Стране, народу и их ведущим писателям, нашим с вами современникам, нужно было духовно подняться до этих простых, вечных, хотя и не раз объявлявшихся устарелыми, обветшалыми, истин; пройдя опыт Великой Отечественной войны, взять на себя ответственность перед будущим за это право говорить выстраданные истины так, чтобы они действительно стали кровью и плотью сознания именно каждого школьника. И если это случилось, если эти истины вошли в самую сердцевину сознания современного человека, здесь огромная историческая заслуга той нашей литературы, которая осознавала свои новые задачи и свою новую ответственность, осмысливая исторический опыт народа, для многих ведущих сегодня писателей – прежде всего опыт Великой Отечественной войны, ее уроков, и прежде всего – духовно-нравственных.

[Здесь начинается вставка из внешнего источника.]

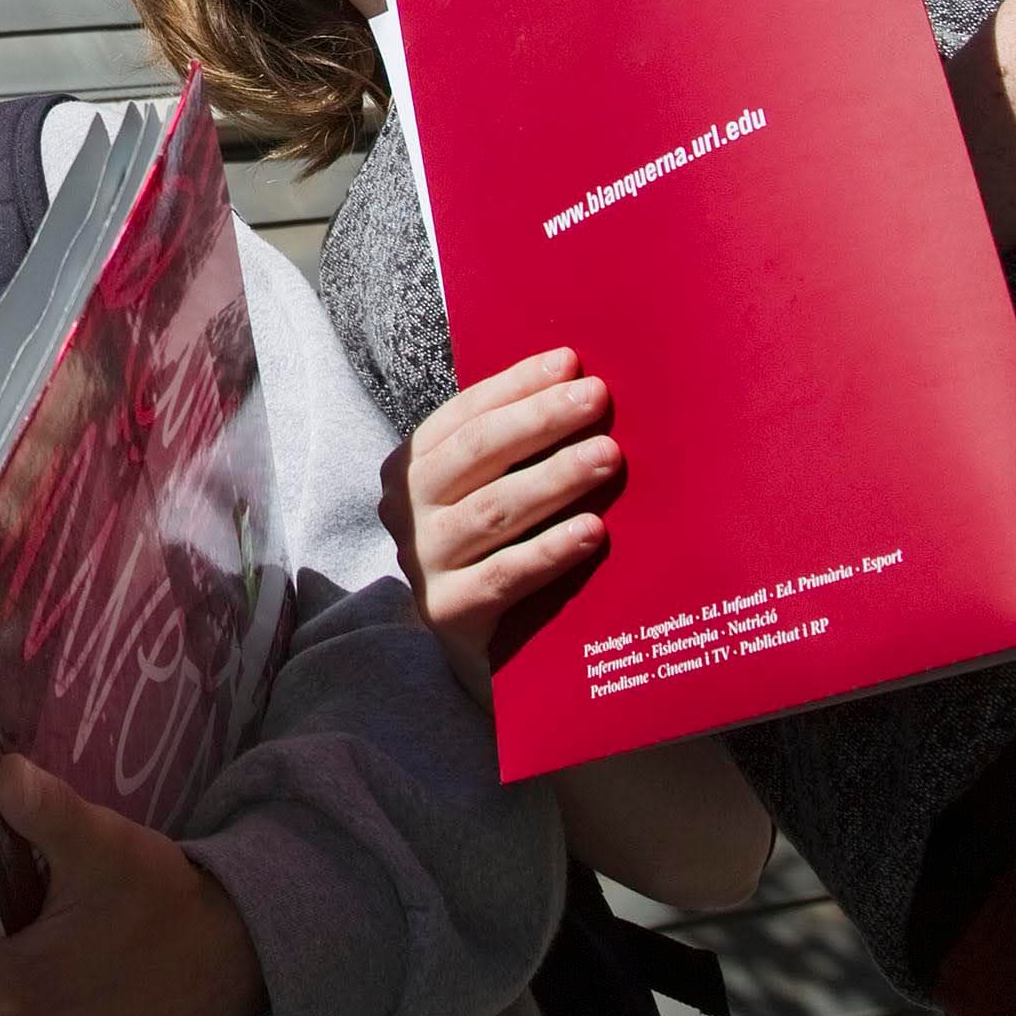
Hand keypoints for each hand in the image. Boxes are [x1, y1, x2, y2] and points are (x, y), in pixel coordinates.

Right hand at [379, 347, 618, 704]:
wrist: (477, 652)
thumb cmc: (495, 553)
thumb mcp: (490, 492)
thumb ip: (515, 450)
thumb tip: (582, 386)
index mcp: (411, 468)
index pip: (464, 415)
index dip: (516, 386)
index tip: (571, 363)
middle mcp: (406, 510)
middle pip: (476, 453)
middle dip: (540, 420)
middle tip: (597, 398)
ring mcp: (423, 562)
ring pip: (493, 509)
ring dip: (554, 478)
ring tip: (609, 456)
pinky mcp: (448, 613)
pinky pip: (503, 575)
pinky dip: (550, 550)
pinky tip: (592, 531)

О чем бы ни писали сегодня, например, Юрий Бондарев или Виктор Астафьев, их память возвращается к этому прошлому, одному из истоков, формирующих современное сознание общества.
Да, вот уж и «война стала историей, – размышляет Ю. Бондарев. – Но так ли это? Для меня, – говорит он, – ясно одно: главные участники истории – это Люди и Время… Быть историчным – это быть современным. В нашей крови пульсируют токи тех людей, что жили в Истории». Кажется, тоже – не столь уж и новые истины? Но для многих писателей-фронтовиков такие истины – не отвлеченные понятия, почерпнутые из умных книг, но выстраданные в самый суровый и самый смертный для жизни страны и народа период нашей истории. А когда слово подтверждено судьбой, оно обретает особую силу убежденности и убедительности.
«Будущий историк прикоснется к документам этой священной войны… и будет потрясен тем, что потрясает нас и сейчас…» Судьба писателя – это тоже лишь эхо судьбы его народа. Нашему народу дано было в этих всемирно-исторических потрясениях осознать уже и сейчас то, что, возможно, откроют для себя будущие поколения. Может быть, именно в этом сегодняшнем сознании будущего заключены и пророческие возможности и заветы нашей литературы? «Писатель теперь засыпан материалами, – писал еще Пришвин, – и не собирать ему надо под материалами, а сохранять под их тяжестью живую душу», тот духовно-нравственный центр художественного творчества, без которого литература из «вождя» и «пророка» легко скатывается на позиции «по ту сторону», в нравственный релятивизм, в потребительскую бездуховность.